I've noticed that those few who see farther than the rest are often accused of hallucinating by those whose vision does not extend as far. The far-sighted warn about what the catastrophic result will be if we adopt some bone-headed policy. They get shouted down and dismissed as "nuts." Then when what they warned of comes to pass, few people remember that they were right, they just remember them as nuts! And of course, because of the bone-headed policy they are in a "crisis." And a crisis is no time to change who you listen to, why we have to rally around our leaders!
Not everybody was wrong about these issues. There were some who warned us, but they were laughed out or shouted down. A few saw the dollar decline coming. Some predicted that the bailouts would not turn the economy around. There were those who warned us about attempting to impose good government at bayonet point. Ron Paul is the most prominent example I can think of- and that he is shows what I mean. While he is getting more TV time than before, I note that even his son Rand had to distance himself from his father's views to win in Kentucky, and that in a year of Republican landslide. The plain fact is that most grass roots conservatives still don't want to listen to him. If there were a Sarah Palin rally and a Ron Paul rally in the same city on the same day, which one would draw the most conservative listeners?
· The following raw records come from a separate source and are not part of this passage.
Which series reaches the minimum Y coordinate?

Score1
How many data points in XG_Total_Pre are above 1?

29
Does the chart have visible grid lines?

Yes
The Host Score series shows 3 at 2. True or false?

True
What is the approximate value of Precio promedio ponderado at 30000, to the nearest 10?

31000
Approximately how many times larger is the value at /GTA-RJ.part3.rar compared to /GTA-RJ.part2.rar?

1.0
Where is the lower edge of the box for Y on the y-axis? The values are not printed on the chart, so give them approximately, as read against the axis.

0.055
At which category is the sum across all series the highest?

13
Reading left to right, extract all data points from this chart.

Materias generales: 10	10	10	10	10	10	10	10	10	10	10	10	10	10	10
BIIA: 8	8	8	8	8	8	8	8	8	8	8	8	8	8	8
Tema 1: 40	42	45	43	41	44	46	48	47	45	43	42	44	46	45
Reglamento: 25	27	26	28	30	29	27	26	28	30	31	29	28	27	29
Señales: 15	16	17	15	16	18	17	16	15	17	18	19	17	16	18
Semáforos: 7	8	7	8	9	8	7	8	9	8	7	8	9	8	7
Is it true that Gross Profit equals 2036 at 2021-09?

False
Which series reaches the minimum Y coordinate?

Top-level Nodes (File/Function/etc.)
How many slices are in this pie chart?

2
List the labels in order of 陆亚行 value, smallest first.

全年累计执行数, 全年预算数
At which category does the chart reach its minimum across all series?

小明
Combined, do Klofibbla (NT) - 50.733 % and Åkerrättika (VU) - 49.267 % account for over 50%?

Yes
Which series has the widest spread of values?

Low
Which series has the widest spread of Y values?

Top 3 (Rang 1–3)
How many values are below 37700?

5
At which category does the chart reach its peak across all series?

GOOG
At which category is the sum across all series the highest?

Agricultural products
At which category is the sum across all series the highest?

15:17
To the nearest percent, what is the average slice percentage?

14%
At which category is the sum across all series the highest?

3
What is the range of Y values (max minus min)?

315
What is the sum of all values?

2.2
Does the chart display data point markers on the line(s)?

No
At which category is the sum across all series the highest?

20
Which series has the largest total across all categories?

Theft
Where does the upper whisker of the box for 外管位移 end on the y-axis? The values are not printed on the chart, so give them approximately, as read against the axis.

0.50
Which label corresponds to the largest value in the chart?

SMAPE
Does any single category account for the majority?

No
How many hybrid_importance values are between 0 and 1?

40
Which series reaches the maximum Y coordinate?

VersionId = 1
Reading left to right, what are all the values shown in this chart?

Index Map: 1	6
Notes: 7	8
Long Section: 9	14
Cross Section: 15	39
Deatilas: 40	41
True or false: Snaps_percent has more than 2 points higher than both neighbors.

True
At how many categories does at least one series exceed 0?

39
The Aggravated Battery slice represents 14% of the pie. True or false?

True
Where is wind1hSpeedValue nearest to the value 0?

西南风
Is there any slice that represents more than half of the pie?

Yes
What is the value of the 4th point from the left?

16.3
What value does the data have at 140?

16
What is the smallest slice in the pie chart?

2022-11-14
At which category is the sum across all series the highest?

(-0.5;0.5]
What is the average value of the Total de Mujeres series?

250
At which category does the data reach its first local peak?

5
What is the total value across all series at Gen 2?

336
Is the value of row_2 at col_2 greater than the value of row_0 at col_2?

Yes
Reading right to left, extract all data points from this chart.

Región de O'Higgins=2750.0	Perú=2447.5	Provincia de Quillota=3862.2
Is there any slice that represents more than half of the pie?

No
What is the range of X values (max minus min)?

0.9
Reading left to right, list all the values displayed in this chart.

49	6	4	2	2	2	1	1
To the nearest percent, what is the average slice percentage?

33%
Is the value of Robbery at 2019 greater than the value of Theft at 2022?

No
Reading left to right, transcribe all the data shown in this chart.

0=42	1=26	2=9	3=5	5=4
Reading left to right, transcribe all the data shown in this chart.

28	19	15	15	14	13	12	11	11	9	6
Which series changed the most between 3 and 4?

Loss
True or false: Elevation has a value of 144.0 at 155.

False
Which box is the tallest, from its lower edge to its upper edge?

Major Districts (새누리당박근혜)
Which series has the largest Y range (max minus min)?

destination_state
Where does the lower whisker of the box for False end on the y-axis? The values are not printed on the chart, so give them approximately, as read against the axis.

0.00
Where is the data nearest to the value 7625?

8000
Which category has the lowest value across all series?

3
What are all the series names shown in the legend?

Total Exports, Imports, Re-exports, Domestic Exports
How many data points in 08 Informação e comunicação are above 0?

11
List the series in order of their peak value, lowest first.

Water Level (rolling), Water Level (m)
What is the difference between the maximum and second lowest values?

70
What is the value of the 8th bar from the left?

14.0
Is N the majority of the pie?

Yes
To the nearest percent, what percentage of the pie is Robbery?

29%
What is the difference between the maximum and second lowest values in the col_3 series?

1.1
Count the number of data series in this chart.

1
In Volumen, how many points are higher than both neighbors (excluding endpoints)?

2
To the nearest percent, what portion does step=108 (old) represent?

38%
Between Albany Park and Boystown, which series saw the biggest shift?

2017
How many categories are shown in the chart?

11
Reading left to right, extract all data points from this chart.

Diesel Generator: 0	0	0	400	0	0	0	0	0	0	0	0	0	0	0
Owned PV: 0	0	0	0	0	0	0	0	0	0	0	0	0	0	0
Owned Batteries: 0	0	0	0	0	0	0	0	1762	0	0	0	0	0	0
While I like the feeling-tone Palin projects, there is simply no comparison between the two regarding who was most correct on policy. Palin approved the bailouts, Paul opposed them. Palin approves the nation-building wars, Paul opposes them. On most other issues, they seem to have similar positions, except that Palin is more illegal-alien friendly than Paul.
I have come to the rather depressing conclusion that until substantial personal pain is involved, most citizens, left or right, don't change who they listen to based on who events have proven to be right or wrong. They listen to who is "loudest", that is, who is easiest to listen to because they are most accessible. They also pick who they listen to based on feeling-tone rather than correctness or error. This goes beyond someone who will confirm whatever errors that they hold. Paul has a rather creaky voice and is an older man of average appearance. That, combined with lack of accessibility to his message- Huckabee and Palin may get their own FOX shows, and Stephanopolous his MSNBC show, but Paul will never get either - trumps fact. Style overwhelms substance. Packaging pulverizes product.
There are seven billion of us. That fact offers some hope that the colossal stupidity of failing to listen to those who were proven to be right in the past is not a permanent part of the human condition. The race simply could not have survived if it were. Although mankind has little experience with the possible corrosive effect of mass media, there is reason to believe that once the pain level gets high enough, people will alter their behavior. Until then, people will listen to whoever tells them what they want to hear, is most accessible, or sounds and looks the most pleasant. Once they can no longer afford that luxury, they will devote some effort to seeking out and listening to those who have been right.